The story of political machinations by pubescent future potentates is certainly ripe for the kind of no-heroes approach director Payne gives it. All the characters are either wicked, stupid or somewhat pathetic, providing a nice balance to what would have been a simple story of good and bad in the hands of most H-wood auteurs.

Payne directs each actor differently, so there's an interesting melange of styles. Witherspoon is comically soulless, able to turn from a pout to a camera-ready smile in the blink of an eye. Broderick is the ultimate self-deluded loser, basically the guy Ferris Bueller was going to grow up to be. Chris Klein, as Paul Metzler, is impossibly good, kind and stupid. He basically acts like Keanu Reeves, if Keanu were acting that way on purpose. The most well-rounded character is bitter, rebellious teen lesbian Tammy Metzler, whose dream is to piss her parents off enough to get them to send her to an all-girls Catholic school.

The unnatural acting styles are complemented by old-fashioned camera tricks. When Witherspoon starts into her canned speeches, Payne freezes the shot, leaving her with a twisted expression as Matthew Broderick's voice-over explains her vicious, Reagan-era, over-achieving character.
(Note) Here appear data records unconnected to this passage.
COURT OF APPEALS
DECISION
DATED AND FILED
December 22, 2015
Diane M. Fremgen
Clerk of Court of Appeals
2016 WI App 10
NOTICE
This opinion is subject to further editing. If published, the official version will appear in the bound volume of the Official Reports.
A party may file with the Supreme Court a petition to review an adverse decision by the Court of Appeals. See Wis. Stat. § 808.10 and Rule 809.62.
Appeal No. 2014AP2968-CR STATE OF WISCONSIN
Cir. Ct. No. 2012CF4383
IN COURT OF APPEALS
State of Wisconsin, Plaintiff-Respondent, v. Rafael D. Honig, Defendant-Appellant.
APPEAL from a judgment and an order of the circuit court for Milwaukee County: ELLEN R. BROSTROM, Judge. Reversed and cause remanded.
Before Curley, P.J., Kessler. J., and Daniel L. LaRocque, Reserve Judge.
When Broderick has sex with his wife, who in an effort to conceive eggs him on with "fill me up...fill me up," cheesy overlays of Witherspoon's face appear to take up the chant.

There's also a plethora of semi-subliminal background images, like the closely aligned letters of campaign buttons that say "PICK FLICK." A sign outside a motel where Broderick goes for an assignation reads "Welcome Seed Dealers." The kind of inspirational posters that mid-level executives who've had soul-ectomies buy are strewn about Tracy Flick's bedroom. And when one of the characters goes to New York, a montage of scenes from the city set the stage, though they're all stock footage from the early '70s.

The combination of these small touches with dialogue perfectly suited to its characters' odd delivery--and a mean-spirited story about meaningless ambition--make Election the funniest and most astute film since Rushmore.